Violent clashes erupted early on Sunday in a Hong Kong protest hotspot as unarmed pro-democracy activists once again confronted riot police despite the confirmation of talks between protest leaders and officials early this week.
Hong Kong’s 28,000 strong police force have been struggling to contain a youth-led movement that has shown little sign of waning after three weeks of standoffs in which hundreds of thousands of people have occupied city streets to demand full democracy in the former British colony.
In the densely populated Mong Kok district, police managed to earlier repel protesters from a major intersection but have faced a significant pushback.
In the early hours of Sunday, demonstrators launched a fresh midnight assault, suddenly putting on helmets and goggles to ready themselves, before surging forward to grab a line of metal barricades hemming them into a section of road.
Amid screams and cursing, hundreds of officers began whacking the protesters who raised a wall of umbrellas. Pepper spray was used intermittently amid violent scuffles.
The police then surged forward with riot shields, forcing protesters back.
“Black Police! Black Police!” the crowds shouted amid the fray. One protester in a white T-shirt and goggles was beaten by a flurry of batons leaving him bleeding from a gash in the head. Several protesters were taken away. Fire trucks with water cannons were stationed further down the street but weren’t used.
A senior policeman on the scene, Paul Renouf, said 400 to 500 officers were deployed to force the crowds around 20 metres back from their original position near a key intersection.
Hong Kong’s Security Chief Lai Tung-kwok said some of the clashes in recent days had been initiated by activists affiliated to “radical organisations which have been active in conspiring, planning and charging violent acts”.
The fresh street battles come just hours after Hong Kong’s pro-Beijing leader Leung Chun-ying offered talks to student leaders next Tuesday in an attempt to defuse the three-week long protests that have grabbed global headlines with scenes of clashes and tear gas rising between waterfront skyscrapers.
Leung’s chief secretary, Carrie Lam, announced on Saturday that talks between student leaders and the city government would take place for two hours on Tuesday and be broadcast live.
The protests have been going on for three weeks and pose one of the biggest challenges for China since the crushing of pro-democracy demonstrations in Beijing in 1989. It is also the gravest governance crisis faced by Hong Kong’s government since the 1997 handover to China, with no clear resolution in sight.
“These illegal acts are undermining the rule of law, undermining (what) Hong Kong has been relying on to succeed,” said Police Commissioner Andy Tsang.
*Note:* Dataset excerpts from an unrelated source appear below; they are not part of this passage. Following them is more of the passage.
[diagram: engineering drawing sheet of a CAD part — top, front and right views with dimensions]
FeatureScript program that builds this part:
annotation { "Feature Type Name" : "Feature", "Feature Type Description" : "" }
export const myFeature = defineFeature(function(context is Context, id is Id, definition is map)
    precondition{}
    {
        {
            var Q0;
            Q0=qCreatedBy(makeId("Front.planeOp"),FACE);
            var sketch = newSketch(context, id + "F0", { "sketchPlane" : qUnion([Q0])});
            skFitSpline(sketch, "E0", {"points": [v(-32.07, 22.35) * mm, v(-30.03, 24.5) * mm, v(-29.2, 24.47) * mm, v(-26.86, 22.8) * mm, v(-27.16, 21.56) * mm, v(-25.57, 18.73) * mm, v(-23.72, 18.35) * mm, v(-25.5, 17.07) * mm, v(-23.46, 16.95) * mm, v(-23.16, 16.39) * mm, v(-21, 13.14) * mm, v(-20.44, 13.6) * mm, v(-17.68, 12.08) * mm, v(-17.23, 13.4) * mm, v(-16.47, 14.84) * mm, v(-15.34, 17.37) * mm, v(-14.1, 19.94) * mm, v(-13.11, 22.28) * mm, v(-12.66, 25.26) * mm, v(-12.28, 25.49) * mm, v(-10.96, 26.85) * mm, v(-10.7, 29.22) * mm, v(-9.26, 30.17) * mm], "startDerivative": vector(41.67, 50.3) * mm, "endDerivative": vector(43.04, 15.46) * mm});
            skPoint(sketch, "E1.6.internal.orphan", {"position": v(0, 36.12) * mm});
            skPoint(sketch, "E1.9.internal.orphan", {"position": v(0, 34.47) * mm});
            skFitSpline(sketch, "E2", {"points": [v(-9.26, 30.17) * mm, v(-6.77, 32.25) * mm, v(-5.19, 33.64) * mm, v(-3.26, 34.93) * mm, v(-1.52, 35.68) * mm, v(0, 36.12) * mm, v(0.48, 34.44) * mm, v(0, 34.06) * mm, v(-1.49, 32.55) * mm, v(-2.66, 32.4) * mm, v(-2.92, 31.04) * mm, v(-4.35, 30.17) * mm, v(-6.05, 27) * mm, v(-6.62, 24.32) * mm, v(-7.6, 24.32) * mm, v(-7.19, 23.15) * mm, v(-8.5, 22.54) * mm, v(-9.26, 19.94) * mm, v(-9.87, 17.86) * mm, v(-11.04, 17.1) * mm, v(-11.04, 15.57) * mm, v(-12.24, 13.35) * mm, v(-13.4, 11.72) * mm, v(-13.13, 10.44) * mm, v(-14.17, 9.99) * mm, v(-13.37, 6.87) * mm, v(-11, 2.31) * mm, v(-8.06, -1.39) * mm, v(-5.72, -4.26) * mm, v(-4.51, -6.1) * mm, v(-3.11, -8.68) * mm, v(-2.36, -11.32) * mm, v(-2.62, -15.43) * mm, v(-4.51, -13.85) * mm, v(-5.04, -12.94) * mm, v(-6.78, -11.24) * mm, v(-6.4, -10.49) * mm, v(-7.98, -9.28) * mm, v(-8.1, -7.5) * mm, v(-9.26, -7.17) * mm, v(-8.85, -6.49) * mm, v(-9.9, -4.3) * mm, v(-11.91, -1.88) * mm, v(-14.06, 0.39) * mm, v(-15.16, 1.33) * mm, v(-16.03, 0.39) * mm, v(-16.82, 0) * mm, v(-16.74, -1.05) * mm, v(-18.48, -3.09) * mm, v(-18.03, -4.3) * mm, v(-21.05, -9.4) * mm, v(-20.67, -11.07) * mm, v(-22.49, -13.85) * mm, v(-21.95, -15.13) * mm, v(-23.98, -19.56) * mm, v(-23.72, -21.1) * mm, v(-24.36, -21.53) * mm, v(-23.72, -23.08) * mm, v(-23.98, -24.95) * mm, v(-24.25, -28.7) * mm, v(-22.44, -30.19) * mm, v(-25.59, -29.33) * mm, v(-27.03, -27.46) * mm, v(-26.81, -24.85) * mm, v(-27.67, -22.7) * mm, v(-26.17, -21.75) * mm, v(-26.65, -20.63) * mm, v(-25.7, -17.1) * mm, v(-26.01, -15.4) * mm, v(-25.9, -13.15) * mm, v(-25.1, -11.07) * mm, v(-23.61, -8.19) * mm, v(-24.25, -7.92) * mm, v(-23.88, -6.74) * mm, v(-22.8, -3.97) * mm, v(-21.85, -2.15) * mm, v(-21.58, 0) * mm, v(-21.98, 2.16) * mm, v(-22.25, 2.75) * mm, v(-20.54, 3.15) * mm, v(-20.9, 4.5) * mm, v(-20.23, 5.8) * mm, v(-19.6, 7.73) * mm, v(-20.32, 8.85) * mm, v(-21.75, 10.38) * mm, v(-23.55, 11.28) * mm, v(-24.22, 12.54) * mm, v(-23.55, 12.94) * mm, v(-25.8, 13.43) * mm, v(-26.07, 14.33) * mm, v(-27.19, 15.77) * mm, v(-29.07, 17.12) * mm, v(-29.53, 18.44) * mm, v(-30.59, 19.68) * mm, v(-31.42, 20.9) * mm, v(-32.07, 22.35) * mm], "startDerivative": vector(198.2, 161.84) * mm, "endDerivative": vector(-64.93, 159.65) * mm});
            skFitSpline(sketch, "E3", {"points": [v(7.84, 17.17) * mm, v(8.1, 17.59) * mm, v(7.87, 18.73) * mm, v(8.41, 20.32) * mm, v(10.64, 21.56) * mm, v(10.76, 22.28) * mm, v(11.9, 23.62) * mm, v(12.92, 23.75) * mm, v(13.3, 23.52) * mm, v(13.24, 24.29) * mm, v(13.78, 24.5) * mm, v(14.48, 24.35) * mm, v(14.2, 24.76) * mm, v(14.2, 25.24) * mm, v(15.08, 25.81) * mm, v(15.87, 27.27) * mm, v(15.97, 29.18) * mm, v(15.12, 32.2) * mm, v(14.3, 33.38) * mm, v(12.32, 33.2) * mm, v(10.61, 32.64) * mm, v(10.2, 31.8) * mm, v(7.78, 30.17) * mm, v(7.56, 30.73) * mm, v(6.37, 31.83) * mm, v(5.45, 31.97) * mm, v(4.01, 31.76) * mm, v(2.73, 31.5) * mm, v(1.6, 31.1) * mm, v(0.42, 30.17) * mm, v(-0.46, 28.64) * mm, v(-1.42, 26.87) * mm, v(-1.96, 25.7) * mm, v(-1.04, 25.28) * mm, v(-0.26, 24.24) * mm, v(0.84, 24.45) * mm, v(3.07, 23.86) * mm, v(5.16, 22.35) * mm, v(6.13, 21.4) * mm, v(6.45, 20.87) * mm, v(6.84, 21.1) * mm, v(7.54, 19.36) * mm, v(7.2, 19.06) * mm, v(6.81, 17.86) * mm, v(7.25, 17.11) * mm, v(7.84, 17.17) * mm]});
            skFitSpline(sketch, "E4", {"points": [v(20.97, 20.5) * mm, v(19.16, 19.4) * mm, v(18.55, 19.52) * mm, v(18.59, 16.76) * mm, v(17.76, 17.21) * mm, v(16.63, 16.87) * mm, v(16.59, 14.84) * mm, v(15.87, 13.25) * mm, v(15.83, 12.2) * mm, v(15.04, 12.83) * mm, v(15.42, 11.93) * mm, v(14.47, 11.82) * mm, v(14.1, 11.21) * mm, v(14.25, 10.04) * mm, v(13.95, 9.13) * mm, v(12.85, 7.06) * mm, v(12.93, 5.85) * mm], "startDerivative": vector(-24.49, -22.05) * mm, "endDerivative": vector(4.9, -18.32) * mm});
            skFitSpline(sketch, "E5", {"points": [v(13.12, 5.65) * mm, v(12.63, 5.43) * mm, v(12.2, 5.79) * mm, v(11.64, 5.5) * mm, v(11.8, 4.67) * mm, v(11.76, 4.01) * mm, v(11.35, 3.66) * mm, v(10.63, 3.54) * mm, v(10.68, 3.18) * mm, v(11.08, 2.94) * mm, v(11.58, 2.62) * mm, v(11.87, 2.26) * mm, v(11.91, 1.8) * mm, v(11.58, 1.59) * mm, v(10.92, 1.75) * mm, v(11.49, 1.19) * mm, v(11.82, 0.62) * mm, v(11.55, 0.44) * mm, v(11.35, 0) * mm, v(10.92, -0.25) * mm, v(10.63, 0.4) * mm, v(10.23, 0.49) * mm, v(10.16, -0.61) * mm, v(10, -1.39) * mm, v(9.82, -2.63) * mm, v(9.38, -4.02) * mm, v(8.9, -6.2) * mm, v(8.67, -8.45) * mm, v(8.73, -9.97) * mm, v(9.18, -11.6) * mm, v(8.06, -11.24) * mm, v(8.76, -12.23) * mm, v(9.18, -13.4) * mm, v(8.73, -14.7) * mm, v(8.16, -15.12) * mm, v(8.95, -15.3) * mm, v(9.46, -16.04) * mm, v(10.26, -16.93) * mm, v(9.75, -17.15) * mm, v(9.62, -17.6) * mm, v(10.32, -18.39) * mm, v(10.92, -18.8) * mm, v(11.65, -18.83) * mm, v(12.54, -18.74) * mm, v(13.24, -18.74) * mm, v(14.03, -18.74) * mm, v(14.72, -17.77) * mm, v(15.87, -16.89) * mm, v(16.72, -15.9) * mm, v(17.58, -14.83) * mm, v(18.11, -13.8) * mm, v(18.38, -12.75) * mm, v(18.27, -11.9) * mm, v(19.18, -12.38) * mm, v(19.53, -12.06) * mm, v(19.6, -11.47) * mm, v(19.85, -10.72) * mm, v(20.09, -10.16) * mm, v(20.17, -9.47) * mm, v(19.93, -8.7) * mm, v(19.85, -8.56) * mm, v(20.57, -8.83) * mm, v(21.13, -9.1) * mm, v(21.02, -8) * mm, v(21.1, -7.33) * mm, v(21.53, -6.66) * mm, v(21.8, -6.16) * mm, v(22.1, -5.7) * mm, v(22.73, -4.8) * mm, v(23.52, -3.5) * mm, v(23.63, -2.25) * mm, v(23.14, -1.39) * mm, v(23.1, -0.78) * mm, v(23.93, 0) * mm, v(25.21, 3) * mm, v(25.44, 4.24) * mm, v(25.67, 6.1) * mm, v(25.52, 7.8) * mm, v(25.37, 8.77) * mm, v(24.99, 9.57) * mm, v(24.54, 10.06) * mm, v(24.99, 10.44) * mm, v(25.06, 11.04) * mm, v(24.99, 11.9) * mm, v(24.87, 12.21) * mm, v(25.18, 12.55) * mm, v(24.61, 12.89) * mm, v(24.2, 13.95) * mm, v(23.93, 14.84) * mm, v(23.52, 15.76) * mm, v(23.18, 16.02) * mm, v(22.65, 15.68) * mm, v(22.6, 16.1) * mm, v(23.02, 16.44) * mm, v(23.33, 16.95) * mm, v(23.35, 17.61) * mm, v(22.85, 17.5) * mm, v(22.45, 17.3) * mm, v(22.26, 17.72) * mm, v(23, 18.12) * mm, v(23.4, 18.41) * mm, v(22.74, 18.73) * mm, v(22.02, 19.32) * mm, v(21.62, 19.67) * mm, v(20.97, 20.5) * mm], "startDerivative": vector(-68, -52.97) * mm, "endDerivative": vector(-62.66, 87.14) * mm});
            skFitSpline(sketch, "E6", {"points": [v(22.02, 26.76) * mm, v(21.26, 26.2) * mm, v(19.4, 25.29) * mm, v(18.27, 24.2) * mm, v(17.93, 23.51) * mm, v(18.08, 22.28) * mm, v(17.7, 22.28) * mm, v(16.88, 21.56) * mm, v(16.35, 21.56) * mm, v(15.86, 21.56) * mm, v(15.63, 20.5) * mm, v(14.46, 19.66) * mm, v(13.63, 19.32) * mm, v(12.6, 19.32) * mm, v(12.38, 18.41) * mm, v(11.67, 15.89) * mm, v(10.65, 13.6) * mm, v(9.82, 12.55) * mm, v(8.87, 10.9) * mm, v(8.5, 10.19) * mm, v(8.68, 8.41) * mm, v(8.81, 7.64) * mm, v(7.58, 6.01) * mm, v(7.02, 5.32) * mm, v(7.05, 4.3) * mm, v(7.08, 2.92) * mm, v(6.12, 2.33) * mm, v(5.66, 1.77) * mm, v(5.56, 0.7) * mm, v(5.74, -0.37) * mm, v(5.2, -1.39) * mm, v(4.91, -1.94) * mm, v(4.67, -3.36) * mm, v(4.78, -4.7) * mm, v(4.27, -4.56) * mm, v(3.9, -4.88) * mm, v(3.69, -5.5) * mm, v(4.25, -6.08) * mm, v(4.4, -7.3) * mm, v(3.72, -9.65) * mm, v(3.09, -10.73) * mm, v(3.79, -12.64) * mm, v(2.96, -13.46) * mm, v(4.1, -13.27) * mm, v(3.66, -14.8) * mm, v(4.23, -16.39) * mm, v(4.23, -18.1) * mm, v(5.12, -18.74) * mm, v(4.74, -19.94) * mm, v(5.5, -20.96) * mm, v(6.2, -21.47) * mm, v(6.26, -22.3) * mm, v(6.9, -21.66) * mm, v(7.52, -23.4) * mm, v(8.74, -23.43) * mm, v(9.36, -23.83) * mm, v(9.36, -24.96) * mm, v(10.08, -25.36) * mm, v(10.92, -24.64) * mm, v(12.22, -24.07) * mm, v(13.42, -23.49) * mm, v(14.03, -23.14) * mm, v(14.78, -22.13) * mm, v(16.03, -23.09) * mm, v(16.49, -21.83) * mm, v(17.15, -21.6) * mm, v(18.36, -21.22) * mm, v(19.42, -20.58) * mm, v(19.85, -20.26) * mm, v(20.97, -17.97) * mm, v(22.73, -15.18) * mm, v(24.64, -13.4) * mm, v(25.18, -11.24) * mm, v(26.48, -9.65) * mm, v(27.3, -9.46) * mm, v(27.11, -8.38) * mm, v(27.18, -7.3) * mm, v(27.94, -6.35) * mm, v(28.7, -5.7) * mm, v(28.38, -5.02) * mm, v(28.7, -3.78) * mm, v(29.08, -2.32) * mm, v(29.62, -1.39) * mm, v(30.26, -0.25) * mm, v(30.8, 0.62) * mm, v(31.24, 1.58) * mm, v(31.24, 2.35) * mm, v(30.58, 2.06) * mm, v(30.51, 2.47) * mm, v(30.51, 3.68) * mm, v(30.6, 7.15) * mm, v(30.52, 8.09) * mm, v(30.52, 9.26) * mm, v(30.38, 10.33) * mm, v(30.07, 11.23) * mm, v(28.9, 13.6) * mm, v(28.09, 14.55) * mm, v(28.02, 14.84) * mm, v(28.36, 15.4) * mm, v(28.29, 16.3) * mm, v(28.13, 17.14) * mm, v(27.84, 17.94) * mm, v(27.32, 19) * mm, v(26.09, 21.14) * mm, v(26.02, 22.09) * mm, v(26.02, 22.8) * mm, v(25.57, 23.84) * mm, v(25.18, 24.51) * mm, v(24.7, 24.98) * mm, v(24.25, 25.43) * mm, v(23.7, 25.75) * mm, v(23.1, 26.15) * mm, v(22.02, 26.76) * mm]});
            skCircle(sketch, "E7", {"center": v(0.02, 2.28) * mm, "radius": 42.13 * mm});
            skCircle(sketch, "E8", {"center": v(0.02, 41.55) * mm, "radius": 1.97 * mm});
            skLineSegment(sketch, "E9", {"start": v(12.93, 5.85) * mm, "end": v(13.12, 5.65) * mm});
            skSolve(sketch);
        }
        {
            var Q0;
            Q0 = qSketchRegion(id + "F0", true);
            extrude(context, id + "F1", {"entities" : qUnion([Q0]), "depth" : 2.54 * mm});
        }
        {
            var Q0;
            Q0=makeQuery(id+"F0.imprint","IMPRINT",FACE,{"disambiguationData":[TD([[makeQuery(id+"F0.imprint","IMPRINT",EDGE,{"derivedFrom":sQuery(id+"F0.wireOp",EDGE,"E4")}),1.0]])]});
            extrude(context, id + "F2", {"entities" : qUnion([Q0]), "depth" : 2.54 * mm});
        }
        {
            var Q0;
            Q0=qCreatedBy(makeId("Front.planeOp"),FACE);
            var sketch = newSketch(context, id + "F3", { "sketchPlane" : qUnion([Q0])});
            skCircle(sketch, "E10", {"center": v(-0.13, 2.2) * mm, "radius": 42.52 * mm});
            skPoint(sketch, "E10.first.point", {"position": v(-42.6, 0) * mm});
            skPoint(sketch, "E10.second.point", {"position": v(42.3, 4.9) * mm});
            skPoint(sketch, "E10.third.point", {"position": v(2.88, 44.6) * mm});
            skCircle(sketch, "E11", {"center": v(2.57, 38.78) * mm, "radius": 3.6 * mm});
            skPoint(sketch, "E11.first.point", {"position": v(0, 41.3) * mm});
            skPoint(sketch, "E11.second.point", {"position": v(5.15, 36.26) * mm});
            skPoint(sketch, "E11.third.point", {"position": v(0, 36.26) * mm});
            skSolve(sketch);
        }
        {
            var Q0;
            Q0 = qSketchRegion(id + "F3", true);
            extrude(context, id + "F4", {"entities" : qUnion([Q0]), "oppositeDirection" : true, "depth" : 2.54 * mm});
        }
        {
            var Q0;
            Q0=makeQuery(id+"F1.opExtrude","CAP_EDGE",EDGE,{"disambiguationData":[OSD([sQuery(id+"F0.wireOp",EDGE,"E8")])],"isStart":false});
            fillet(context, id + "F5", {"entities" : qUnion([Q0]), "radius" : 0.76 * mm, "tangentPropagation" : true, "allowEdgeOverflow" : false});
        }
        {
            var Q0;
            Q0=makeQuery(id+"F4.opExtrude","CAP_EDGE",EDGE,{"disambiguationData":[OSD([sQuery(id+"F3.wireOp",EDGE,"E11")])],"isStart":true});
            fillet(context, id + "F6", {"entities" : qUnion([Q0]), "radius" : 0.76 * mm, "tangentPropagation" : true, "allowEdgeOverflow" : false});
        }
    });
He added his force had been “extremely tolerant” but had failed to prevent the demonstrations becoming more “radical or violent”.
Chinese and Hong Kong leaders are refusing to give in to any protesters’ demands, while the movement has so far been galvanised, rather than cowed, by the use of police force.
The protesters, led by a restive generation of students, have been demanding China’s Communist Party rulers live up to constitutional promises to grant full democracy to the former British colony which returned to Chinese rule in 1997.
Hong Kong is ruled under a “one country, two systems” formula that allows the thriving capitalist hub wide-ranging autonomy and freedoms and specifies universal suffrage for Hong Kong as an eventual goal.
But Beijing ruled on Aug. 31 it would screen candidates who want to run for the city’s chief executive in 2017, which democracy activists said rendered the universal suffrage concept meaningless. The protesters are demanding free elections for their leader.
‘We will stay’
The Mong Kok area known for its tough, working class social fabric and criminal underbelly, has been the scene of violent brawls in recent weeks, pitting students against hostile mobs including triads, or local gangsters. While the heart of the protest zone was cleared away in the early hours of Friday, protesters regrouped to take back key sections within 24 hours.
Posters declaring “Reclaim Mong Kok!” had been plastered on shop fronts.
“We’ll keep coming back,” said student Angel So, 20, as a friend, Terry Leung, nursed grazes on his arms and legs from scuffles with police.
Besides Mong Kok, about 1,000 protesters remained camped out on Hong Kong Island in a sea of tents on an eight-lane highway beneath skyscrapers close to government headquarters.